O sea, cuánto más sería de preferir el ver a los parlamentarios, senadores, concejales y demás elementos de la ralea política, mentándose las madres, echándose en cara las depravaciones más íntimas y -si hasta esto fuese preciso ‘en forma y lugar’, sin salirse del espacio (lona, tatami, terreno de juego) democrático- arrancándose los pelos a tirones, amoratándose las jetas, partiéndose brazos y piernas y… pero no voy a seguir por estos andurriales…, antes de verlos, como los vemos, amablemente sentados alrededor de una mesita baja de cristal traslúcido donde reposan los telefoninos sin jamás dejar de sonar (¿precisa alguna ayuda? ¿le enviamos la Seguridad?), parloteando muy correctamente de cómo camuflar los problemas que ellos mismos no dejaron de crear sin salirse por ello de su recurrente y metafísico ‘solucionario de problemas’ (programa, programa, programa, clamaba en el desierto un cordobés estoico de nombre Julio Anguita antes de pinzarla con don Aznar y dar así la orden de salida de cuanto nos acontece). En este sentido, y por poner un par de ejemplos -los cuales nunca vienen mal, ilustran y aleccionan- debo confesar que en absoluto me desagradaron los aplausos miserables de la barra-brava de la derecha mientras don Rajoy anunciaba sus recortes de barbero alopécico y envidioso de las greñas de un cliente que, confiado, dormita mientras espera despertar mejorado, ya que no en su esencia, al menos en su apariencia. Como tampoco el que la Fabra –esa señora con nombre de hilo remendón- gritase alborozada el ya famoso ¡Que se jodan!, a la vez que su patriarca, desde el púlpito, daba el conceptual tijeretazo sobre la ayuda a los parados de sospechosa duración, porque, suponía él con la mejor de las intenciones, así se sentirían ‘elevados’ a buscar –cual Diógenes caseros- el empleo (infructuosa empresa de por sí) que sólo la desidia amplia y secularmente instalada en la genética patria, les borra de entre sus expectativas vitales.

- _Conjunto de filas_
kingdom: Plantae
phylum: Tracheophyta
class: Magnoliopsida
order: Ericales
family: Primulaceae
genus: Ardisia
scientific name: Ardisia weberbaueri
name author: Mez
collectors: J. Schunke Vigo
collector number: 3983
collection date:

- _Qué se pide_
Prosigue el fragmento sobre la clase política a partir de su última oración. No hace falta consultar las filas.

- _Respuesta del ejercicio_
Cierto y verdad que ni el uno ni la otra trataban de ofender a nadie con sus dimes y desplantes, faltaría más. Ante la cruda realidad presente y futura que pronosticaba don Rajoy -registrador de la propiedad antes que presidente-, la Fabra, temerosa de hallarse entre los de la sibilina referencia, recordó de sus años de estudianta mo(n)jigata la imprecación con la que don Miguel de Unamuno respondiera sobresaltado a los europeos que achacaban el consuetudinario atraso español a su falta de inventiva. Y si don Miguel se atrevió a soltar aquel gallardo, por cabreado, ¡Que inventen ellos!, la Fabra, más castiza si cabe que el bilbaíno por cuanto fallera valenciana, quiso remedarlo con un triunfal e imperioso: ¡Que trabajen ellos! Pues esto y nada más que esto viene a significar el ¡Que se jodan! salido de su boca cual equívoco inoportuno, una vez la chiquilla no hizo sino meter la mano en los usos metonímicos ppopulares; tomar el efecto (estar jodidos) por la causa (tener trabajo), así como ya se valen ella y los suyos del mismo ‘arte de la figuración’ a la hora de tomar la parte: la mayoría parlamentaria, por el todo: mayoría absoluta, aun cuando al sentido común se le niega la comprensión de que lo mayoritario sea de pleno derecho lo absoluto (y ya veremos más adelante lo que tal creencia trae consigo).

Pero ofendieron. Mosquearon. Encresparon sus ‘nobles modales’ a más de cinco y pico millones de sujetos en inactividad forzosa que se vieron, ellos sí con razón, señalados por el dedo malsino del señor presidente del Gobierno de España y quinto de Alemania, y la voz traqueteante (de traca) de la Fabra, que, como el eco en la montaña, subía entre los atronadores aplausos, y sólo faltó que desde el tendido favorable (de sombra) se agitara un mar de impolutos kleenexes blancos reclamando la oreja y el rabo (de mucho más provecho) de un parado o una parada para premiar la gran faena recién realizada por el mataor.